Imagine that we are trying to maximize the fitness score of:
A - [max(0, A - 50) * B] + [max(0, A - 75) * 2 * B]
where parameters range from 0 to 100.
- Initially it is beneficial to increase
A, until it reaches50. - Next, it is beneficial to set
Bto zero. - Next, it is beneficial to increase
Ato 75. - Next, it is beneficial to simultaneously increase
BandA.
This last point is important: if either A or B are increased independently of each other the fitness score will drop.

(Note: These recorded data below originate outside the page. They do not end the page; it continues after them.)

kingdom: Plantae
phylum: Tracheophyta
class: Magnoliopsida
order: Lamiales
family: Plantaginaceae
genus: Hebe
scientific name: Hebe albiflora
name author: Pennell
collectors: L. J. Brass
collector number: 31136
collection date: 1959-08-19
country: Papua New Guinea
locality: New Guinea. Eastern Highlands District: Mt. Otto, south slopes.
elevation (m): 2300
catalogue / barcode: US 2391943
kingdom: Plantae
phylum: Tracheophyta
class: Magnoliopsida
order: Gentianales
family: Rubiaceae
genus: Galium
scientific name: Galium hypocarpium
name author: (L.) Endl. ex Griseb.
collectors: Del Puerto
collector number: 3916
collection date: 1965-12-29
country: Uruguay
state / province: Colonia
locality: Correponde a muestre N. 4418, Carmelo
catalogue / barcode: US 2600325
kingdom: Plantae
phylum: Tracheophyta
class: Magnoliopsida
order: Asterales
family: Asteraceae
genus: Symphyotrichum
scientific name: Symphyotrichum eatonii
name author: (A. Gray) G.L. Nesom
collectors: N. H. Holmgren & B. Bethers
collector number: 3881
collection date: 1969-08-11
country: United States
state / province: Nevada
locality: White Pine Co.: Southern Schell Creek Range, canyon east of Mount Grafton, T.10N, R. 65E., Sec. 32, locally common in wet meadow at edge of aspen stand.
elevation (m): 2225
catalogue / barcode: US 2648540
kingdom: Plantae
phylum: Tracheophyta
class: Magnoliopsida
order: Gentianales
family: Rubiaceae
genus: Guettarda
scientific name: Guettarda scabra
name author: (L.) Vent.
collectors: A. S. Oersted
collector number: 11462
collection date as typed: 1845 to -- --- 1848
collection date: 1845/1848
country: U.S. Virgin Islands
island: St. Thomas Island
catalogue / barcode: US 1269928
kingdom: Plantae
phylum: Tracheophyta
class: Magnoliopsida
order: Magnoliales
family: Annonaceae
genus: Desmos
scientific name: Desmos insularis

Coming back to the Differential Evolution algorithm, I don't see how it can solve the above problem because initially we want to only mutate one parameter per generation but eventually we want to mutate multiple parameters per generation. If we mutate multiple parameters per generation too early, we decrease the probability of survival which, in turn, decreases the rate of evolution. But, if we mutate one parameter at a time we will never find the global maximum.
My question(s) are as follows:
- Is this a known problem with the Differential Evolution algorithm?
- Are there known solutions?
- Do Generic Algorithms suffer from the same problem?
I am not asking for a solution to the specific function mentioned above. I am asking whether it is possible for Differential Evolution to solve problems where you don't know ahead of time how many parameters need to be mutated at any given time and you want to end up as close as possible to the global maximum.
DE is a popular optimization metaheuristics with a significant number of variants (some examples here).
The first DE is due to R. Storn and K. Price (1997). Since then many changes in the main operators, hybridization, automated parameters' tuning, self-adaptation schemes, structured populations... have been proposed.
So a precise answer to the question would require more details about the DE flavour you're referring to.
Anyway a typical scheme for DE is:
g = 0 // Generation 0
P(g) = {x_1(g), ... , x_n(g)} // Population initialization
while (!stop()) // Some stop condition
for i = 1 to n
y_i = new_mutant(X(g))
z_i = crossover(x_i(g), y_i)
if f(z_i) < f(x_i(g))
x_i(g + 1) = z_i
else
x_i(g + 1) = x_i(g)
++g
A frequent choice for the crossover() function is the binomial crossover (which is similar to GA uniform crossover):
if (random(0,1) < CR || j == 0)
z_i[j] = y_i[j]
else
z_i[j] = x_i[j]
(the strategy described is often called rand1bin)
In general more than one component (and at least one) is taken from the mutant vector.
From the start to the end of evolution, DE produces offspring with one or both parameters A / B mutated (this is controlled via CR).
This isn't an issue since DE is a population based algorithm: what is "eventual" for an individual is "initial" for another.
rand1bin, especially, is a good exploration strategy and an initial population exploiting the full numerical range of the parameters (i.e. [0, 100] in the example) avoids the described problem.
It seems to me that order of modification could be an issue only for a tiny population or a population with initial unnecessarily restricted diversity.
Various simulations with rand1bin / best1bin and a small population (20 individuals i.e. 10 x number of parameters) confirm that the specific function isn't "hard" and the global maximum is regularly found within 120 generations.